• **Instructions for the task**: Starting with the line that contains "country: Colombia" and continuing through the line that contains "locality: Prov. Nor", lay out those lines of the material below as a Markdown table with the columns Row and Line. Number each row and leave out any blank lines.
━━━━━━━━━━━━━━━━━━━━
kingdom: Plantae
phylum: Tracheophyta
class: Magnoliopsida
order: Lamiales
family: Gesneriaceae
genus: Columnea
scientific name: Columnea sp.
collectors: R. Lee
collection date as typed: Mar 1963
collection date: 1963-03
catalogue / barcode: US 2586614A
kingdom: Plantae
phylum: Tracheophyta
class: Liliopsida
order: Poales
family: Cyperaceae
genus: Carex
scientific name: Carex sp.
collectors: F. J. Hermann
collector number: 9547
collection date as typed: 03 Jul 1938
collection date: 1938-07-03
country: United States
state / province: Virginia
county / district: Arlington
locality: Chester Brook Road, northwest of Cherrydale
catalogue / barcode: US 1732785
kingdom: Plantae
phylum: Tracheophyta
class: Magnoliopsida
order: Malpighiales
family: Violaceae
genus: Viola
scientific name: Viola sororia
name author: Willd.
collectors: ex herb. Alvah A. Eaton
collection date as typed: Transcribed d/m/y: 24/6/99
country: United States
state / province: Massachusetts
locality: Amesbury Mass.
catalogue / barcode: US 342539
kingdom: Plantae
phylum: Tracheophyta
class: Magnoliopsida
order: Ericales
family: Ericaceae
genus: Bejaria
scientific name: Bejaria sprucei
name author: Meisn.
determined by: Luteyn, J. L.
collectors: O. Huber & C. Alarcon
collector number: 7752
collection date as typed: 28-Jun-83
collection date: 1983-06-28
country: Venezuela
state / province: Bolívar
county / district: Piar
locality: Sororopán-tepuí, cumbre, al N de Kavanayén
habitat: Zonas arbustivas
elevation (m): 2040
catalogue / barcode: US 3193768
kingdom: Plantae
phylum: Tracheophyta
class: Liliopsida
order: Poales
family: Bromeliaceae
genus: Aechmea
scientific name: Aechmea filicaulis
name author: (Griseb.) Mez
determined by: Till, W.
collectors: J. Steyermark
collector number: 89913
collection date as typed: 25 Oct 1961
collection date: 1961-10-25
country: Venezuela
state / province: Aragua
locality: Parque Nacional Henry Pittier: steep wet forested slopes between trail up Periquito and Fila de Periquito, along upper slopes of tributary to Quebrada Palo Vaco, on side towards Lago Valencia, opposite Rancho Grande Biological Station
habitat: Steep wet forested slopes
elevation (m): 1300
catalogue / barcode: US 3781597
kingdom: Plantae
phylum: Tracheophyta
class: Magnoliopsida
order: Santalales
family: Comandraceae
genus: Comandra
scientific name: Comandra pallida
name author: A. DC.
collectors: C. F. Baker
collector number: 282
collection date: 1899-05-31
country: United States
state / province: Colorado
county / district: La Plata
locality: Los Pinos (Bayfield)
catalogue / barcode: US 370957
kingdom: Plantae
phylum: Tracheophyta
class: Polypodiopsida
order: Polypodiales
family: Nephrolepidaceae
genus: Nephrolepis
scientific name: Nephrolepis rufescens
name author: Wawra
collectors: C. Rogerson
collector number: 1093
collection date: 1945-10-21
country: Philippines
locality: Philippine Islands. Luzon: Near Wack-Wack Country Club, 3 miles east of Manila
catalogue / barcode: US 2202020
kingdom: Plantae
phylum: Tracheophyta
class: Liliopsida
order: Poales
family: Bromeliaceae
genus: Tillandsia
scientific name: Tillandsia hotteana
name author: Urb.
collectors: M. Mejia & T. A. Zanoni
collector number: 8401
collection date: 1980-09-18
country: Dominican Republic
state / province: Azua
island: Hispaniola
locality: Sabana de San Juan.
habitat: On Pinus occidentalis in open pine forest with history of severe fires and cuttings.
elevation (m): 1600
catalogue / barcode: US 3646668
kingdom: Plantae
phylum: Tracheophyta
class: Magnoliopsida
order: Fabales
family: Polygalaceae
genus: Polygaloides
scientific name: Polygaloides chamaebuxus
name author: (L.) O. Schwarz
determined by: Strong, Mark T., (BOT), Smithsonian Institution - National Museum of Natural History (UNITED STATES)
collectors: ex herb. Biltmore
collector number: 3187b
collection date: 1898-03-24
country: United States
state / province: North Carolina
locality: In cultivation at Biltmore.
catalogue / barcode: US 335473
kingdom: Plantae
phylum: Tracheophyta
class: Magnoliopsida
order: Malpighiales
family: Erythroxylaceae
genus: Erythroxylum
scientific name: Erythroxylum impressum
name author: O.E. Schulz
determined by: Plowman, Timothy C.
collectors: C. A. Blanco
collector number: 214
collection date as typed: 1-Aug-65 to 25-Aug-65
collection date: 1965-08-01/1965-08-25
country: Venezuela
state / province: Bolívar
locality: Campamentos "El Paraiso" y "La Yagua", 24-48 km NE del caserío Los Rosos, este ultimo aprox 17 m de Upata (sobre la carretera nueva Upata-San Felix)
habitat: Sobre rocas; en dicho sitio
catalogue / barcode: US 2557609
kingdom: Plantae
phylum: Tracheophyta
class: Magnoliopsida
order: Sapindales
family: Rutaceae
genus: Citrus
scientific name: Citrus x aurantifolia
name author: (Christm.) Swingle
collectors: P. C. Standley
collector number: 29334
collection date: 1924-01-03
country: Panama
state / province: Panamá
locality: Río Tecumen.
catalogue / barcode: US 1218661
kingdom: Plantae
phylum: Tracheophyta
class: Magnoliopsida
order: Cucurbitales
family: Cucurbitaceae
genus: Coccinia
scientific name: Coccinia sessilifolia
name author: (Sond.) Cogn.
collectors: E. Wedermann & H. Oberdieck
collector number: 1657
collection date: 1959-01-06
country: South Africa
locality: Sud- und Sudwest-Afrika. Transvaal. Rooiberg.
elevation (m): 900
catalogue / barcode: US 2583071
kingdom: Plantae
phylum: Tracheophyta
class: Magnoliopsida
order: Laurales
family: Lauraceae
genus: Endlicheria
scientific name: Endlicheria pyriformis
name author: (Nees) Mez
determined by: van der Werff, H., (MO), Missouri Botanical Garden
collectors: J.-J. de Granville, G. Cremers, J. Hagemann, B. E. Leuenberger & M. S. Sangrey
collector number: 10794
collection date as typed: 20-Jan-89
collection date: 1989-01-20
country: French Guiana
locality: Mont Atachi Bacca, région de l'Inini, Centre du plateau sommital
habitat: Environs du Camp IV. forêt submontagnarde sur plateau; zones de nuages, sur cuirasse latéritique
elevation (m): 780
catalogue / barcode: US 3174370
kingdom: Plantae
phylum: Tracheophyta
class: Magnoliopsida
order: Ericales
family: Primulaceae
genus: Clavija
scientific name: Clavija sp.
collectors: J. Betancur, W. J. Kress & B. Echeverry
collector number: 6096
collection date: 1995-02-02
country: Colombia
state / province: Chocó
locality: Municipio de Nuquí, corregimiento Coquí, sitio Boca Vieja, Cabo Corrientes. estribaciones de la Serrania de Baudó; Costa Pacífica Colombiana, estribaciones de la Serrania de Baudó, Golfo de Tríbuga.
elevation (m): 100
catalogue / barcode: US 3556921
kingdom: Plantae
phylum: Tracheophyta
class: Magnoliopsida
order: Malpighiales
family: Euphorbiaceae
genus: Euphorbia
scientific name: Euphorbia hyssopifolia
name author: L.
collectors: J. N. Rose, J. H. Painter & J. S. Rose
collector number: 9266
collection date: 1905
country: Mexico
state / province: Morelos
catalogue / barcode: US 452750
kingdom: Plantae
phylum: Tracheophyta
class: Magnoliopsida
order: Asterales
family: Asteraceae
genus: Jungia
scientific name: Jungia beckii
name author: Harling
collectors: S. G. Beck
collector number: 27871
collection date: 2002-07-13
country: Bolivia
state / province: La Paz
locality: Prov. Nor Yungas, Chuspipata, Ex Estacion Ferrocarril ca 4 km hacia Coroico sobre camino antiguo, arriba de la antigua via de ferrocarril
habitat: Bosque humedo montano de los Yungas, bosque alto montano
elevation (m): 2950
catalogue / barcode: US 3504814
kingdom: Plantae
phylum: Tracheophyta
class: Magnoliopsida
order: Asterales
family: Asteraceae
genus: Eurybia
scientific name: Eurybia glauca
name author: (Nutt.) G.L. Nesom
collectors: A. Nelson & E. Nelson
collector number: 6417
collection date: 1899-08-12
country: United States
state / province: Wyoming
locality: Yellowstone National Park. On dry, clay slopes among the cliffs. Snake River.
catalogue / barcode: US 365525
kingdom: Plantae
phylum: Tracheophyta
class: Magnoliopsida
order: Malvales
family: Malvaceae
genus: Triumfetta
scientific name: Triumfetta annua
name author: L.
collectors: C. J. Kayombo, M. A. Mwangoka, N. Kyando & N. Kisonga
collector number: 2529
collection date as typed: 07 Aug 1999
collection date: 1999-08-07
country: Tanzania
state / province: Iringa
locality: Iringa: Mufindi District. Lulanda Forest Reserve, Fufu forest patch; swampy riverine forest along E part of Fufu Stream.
━━━━━━━━━━━━━━━━━━━━
• **Answer to the problem**:
| Row | Line |
|---|---|
| 1 | country: Colombia |
| 2 | state / province: Chocó |
| 3 | locality: Municipio de Nuquí, corregimiento Coquí, sitio Boca Vieja, Cabo Corrientes. estribaciones de la Serrania de Baudó; Costa Pacífica Colombiana, estribaciones de la Serrania de Baudó, Golfo de Tríbuga. |
| 4 | elevation (m): 100 |
| 5 | catalogue / barcode: US 3556921 |
| 6 | kingdom: Plantae |
| 7 | phylum: Tracheophyta |
| 8 | class: Magnoliopsida |
| 9 | order: Malpighiales |
| 10 | family: Euphorbiaceae |
| 11 | genus: Euphorbia |
| 12 | scientific name: Euphorbia hyssopifolia |
| 13 | name author: L. |
| 14 | collectors: J. N. Rose, J. H. Painter & J. S. Rose |
| 15 | collector number: 9266 |
| 16 | collection date: 1905 |
| 17 | country: Mexico |
| 18 | state / province: Morelos |
| 19 | catalogue / barcode: US 452750 |
| 20 | kingdom: Plantae |
| 21 | phylum: Tracheophyta |
| 22 | class: Magnoliopsida |
| 23 | order: Asterales |
| 24 | family: Asteraceae |
| 25 | genus: Jungia |
| 26 | scientific name: Jungia beckii |
| 27 | name author: Harling |
| 28 | collectors: S. G. Beck |
| 29 | collector number: 27871 |
| 30 | collection date: 2002-07-13 |
| 31 | country: Bolivia |
| 32 | state / province: La Paz |
| 33 | locality: Prov. Nor Yungas, Chuspipata, Ex Estacion Ferrocarril ca 4 km hacia Coroico sobre camino antiguo, arriba de la antigua via de ferrocarril |